Extracted page text data:
Content starts
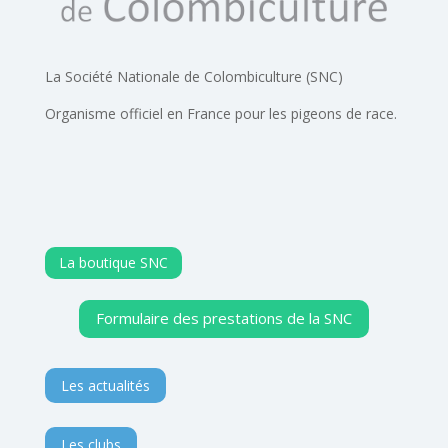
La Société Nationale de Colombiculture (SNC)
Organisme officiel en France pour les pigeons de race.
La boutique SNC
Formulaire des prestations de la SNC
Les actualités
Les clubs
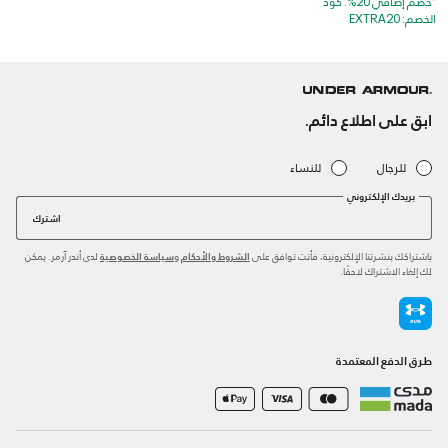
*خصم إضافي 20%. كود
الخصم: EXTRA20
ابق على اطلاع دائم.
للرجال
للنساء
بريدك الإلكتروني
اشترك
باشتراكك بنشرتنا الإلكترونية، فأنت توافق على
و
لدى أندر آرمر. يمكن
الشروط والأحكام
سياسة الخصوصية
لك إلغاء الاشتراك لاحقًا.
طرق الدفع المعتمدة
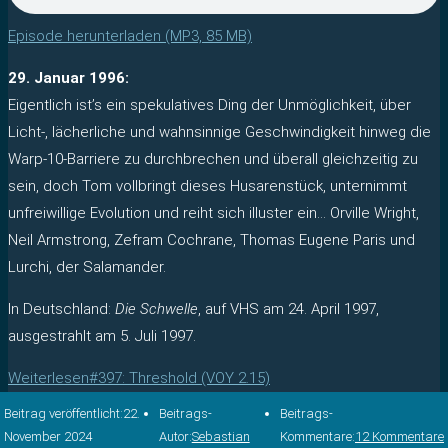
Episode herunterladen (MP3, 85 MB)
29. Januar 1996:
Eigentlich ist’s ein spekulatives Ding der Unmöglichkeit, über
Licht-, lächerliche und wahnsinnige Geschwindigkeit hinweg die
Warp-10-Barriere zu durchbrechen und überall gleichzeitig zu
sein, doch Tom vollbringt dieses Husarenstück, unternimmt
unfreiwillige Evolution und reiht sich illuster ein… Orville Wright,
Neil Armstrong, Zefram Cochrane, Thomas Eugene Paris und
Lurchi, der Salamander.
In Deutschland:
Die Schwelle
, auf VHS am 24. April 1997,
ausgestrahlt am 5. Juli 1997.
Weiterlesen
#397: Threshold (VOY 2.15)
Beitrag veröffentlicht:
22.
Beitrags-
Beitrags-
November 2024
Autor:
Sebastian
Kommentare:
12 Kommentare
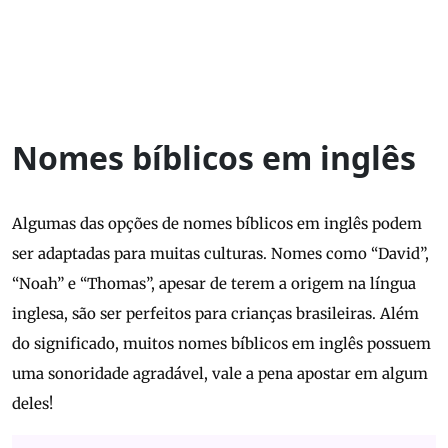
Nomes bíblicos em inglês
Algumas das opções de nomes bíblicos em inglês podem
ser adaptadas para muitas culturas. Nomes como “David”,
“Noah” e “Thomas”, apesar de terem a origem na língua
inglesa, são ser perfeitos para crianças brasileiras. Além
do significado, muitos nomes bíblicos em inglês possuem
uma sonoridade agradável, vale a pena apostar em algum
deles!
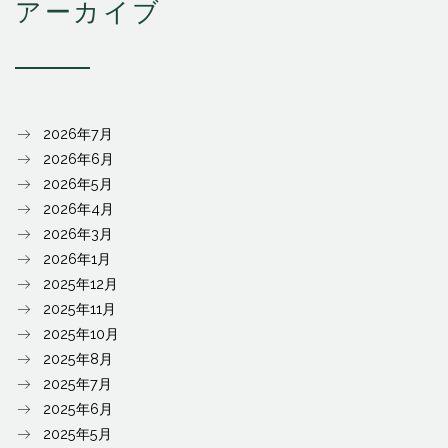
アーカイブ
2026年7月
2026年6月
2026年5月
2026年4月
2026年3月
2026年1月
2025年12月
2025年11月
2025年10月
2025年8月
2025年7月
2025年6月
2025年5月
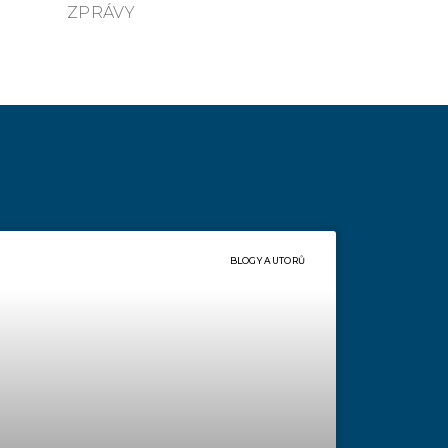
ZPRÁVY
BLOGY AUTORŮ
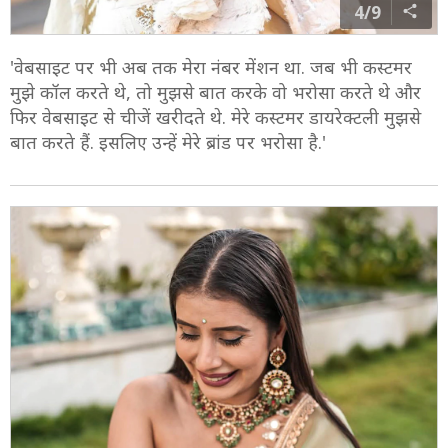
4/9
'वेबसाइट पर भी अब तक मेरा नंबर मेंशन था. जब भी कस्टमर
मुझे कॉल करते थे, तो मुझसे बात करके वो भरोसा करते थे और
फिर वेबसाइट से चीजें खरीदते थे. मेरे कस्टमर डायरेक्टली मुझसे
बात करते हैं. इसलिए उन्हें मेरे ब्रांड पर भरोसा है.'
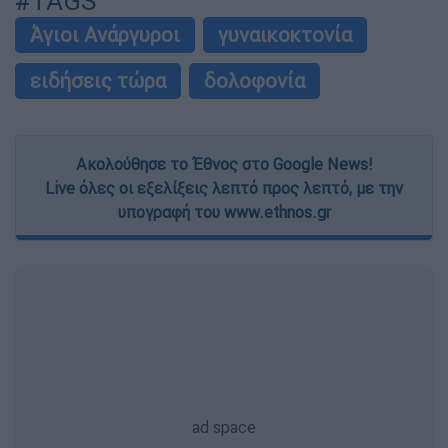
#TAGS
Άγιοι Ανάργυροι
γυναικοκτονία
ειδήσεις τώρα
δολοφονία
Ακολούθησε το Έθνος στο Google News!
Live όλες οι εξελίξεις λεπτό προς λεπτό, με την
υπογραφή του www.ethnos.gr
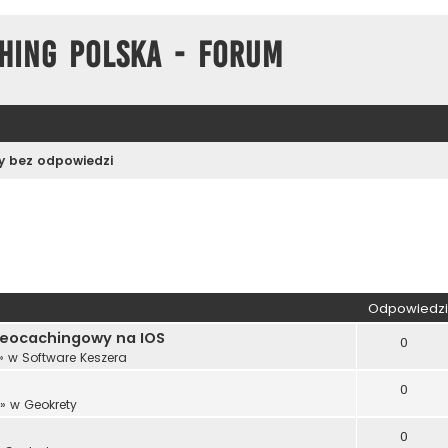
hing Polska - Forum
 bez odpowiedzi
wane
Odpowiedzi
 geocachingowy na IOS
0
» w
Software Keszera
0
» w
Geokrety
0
Content ends
Content starts
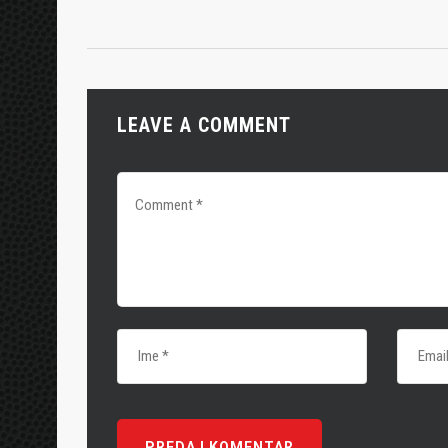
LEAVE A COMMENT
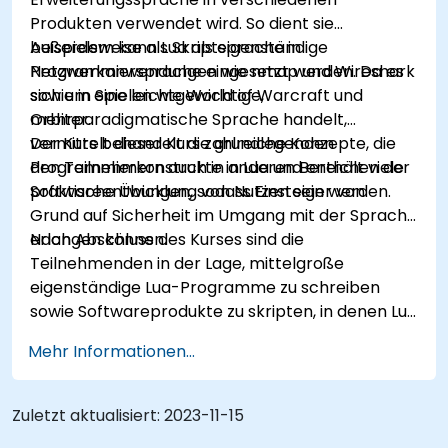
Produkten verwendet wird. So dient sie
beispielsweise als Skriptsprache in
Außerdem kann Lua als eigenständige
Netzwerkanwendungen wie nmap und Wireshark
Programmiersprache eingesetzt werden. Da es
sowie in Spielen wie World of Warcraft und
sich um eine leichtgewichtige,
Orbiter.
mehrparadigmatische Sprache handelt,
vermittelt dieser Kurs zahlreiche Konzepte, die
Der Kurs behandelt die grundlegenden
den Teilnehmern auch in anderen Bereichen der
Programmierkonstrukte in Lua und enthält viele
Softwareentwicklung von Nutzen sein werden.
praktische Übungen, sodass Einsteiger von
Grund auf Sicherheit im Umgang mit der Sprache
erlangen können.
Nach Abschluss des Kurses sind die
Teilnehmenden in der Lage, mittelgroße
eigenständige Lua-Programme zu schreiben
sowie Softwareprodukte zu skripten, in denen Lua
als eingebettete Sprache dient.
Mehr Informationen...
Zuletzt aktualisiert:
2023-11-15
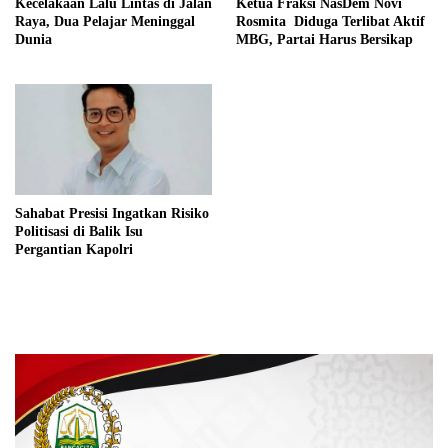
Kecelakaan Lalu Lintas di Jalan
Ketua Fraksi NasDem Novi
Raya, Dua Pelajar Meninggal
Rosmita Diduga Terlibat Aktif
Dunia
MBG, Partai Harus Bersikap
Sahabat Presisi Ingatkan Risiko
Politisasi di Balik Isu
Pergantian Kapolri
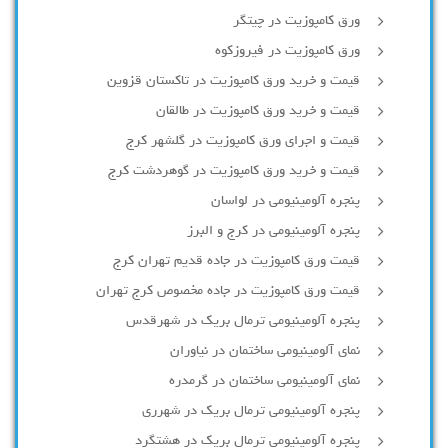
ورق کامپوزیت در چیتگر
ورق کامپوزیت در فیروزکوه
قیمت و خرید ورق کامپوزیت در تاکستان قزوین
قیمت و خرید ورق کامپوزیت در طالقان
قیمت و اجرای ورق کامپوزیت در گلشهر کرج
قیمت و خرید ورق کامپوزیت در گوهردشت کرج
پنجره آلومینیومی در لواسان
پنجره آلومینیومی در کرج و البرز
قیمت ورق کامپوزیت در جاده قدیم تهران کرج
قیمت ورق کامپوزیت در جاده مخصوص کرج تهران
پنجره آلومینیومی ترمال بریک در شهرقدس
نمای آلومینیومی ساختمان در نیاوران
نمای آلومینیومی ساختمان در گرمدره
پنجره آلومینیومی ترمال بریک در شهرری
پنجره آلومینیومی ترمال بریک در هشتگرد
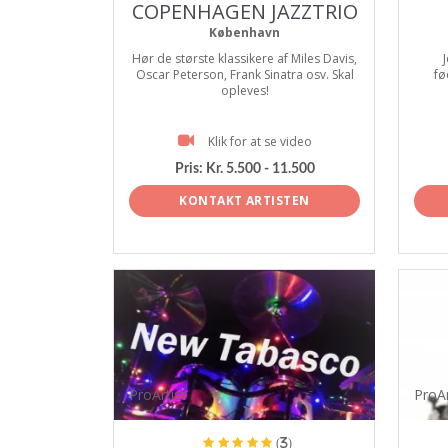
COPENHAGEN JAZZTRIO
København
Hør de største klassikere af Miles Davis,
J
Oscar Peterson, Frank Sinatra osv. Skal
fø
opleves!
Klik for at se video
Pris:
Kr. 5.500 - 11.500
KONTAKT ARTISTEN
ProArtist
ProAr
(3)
Content ends
__AIM OF THE TASK__
Reproduce the lines from the one containing "Produkten verwendet wird. So dient sie" through the one containing "Der Kurs behandelt die grundlegenden", substituting "Lehrgang" for every occurrence of "Kurs" and leaving everything else unchanged.

__RESULT OF THE TASK__
Produkten verwendet wird. So dient sie
beispielsweise als Skriptsprache in
Außerdem kann Lua als eigenständige
Netzwerkanwendungen wie nmap und Wireshark
Programmiersprache eingesetzt werden. Da es
sowie in Spielen wie World of Warcraft und
sich um eine leichtgewichtige,
Orbiter.
mehrparadigmatische Sprache handelt,
vermittelt dieser Lehrgang zahlreiche Konzepte, die
Der Lehrgang behandelt die grundlegenden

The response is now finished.